--- start of Given data ---

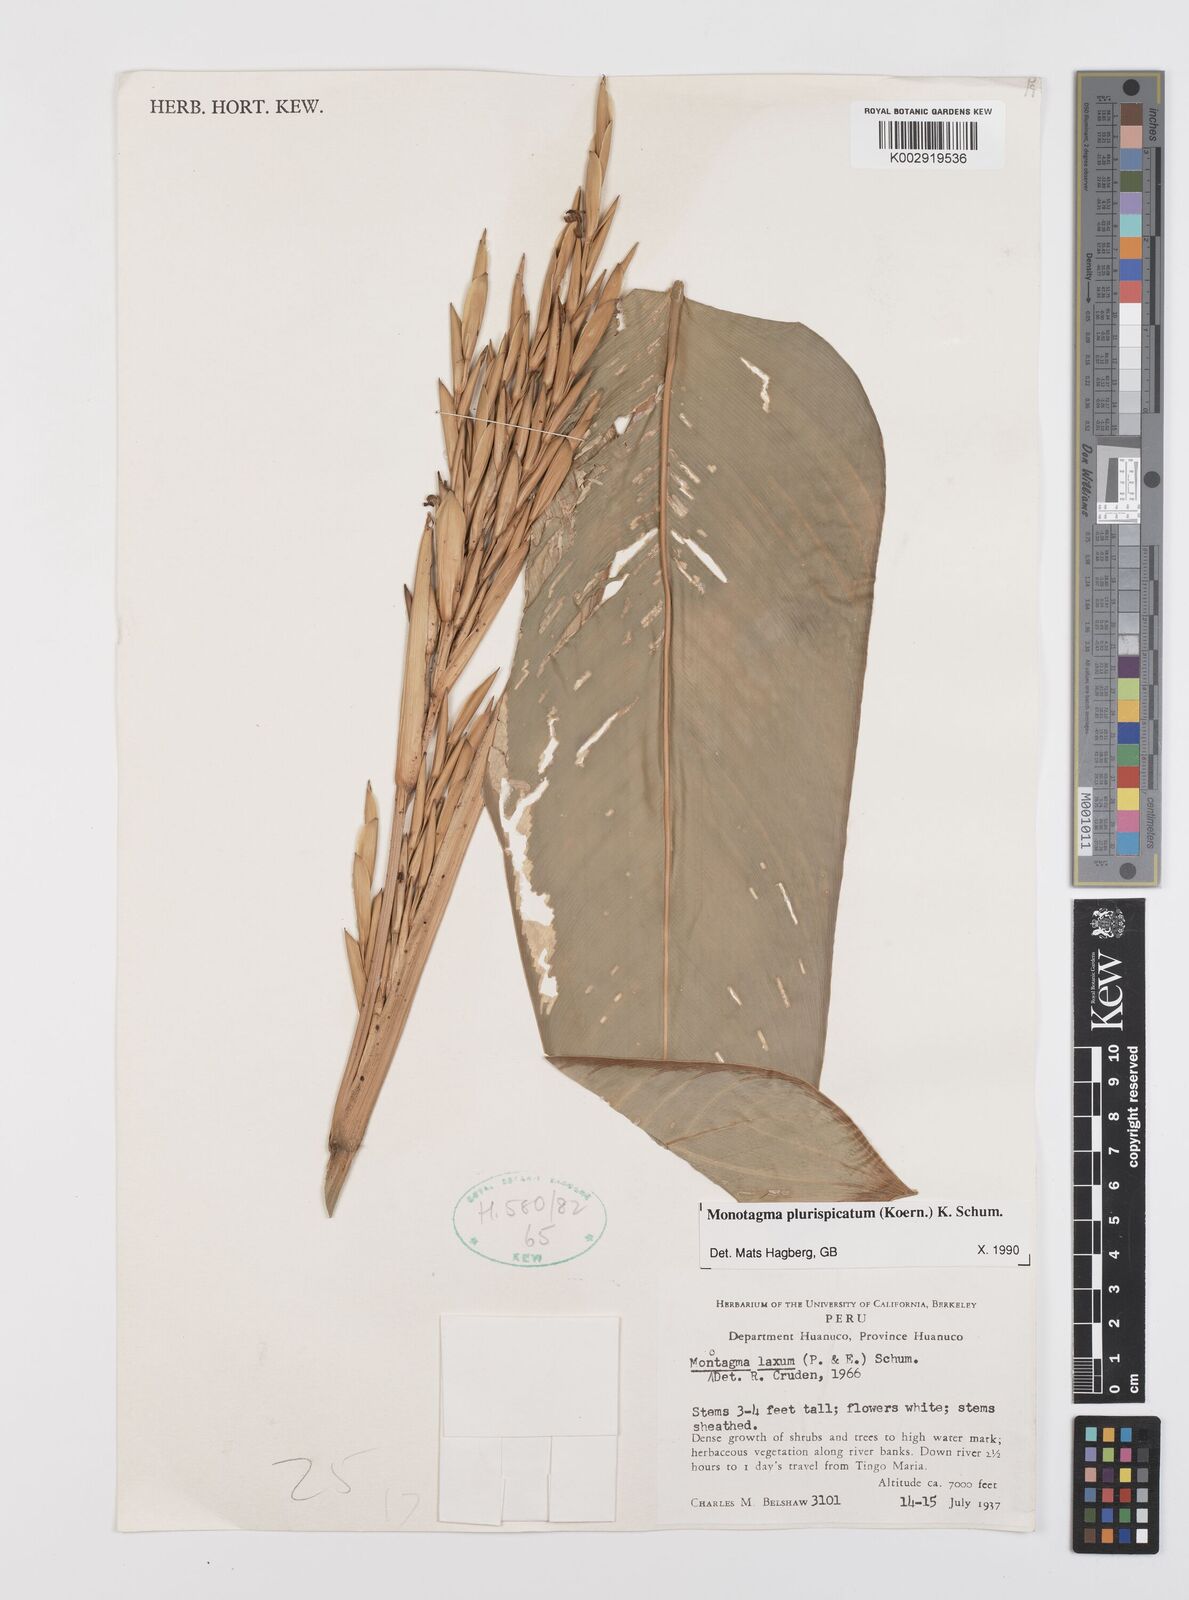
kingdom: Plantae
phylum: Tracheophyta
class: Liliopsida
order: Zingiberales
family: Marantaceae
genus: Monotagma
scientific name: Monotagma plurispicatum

--- end of Given data ---

Format every line of the listing above as a numbered list, dropping blank lines and leaving the pictures out.

1. kingdom: Plantae
2. phylum: Tracheophyta
3. class: Liliopsida
4. order: Zingiberales
5. family: Marantaceae
6. genus: Monotagma
7. scientific name: Monotagma plurispicatum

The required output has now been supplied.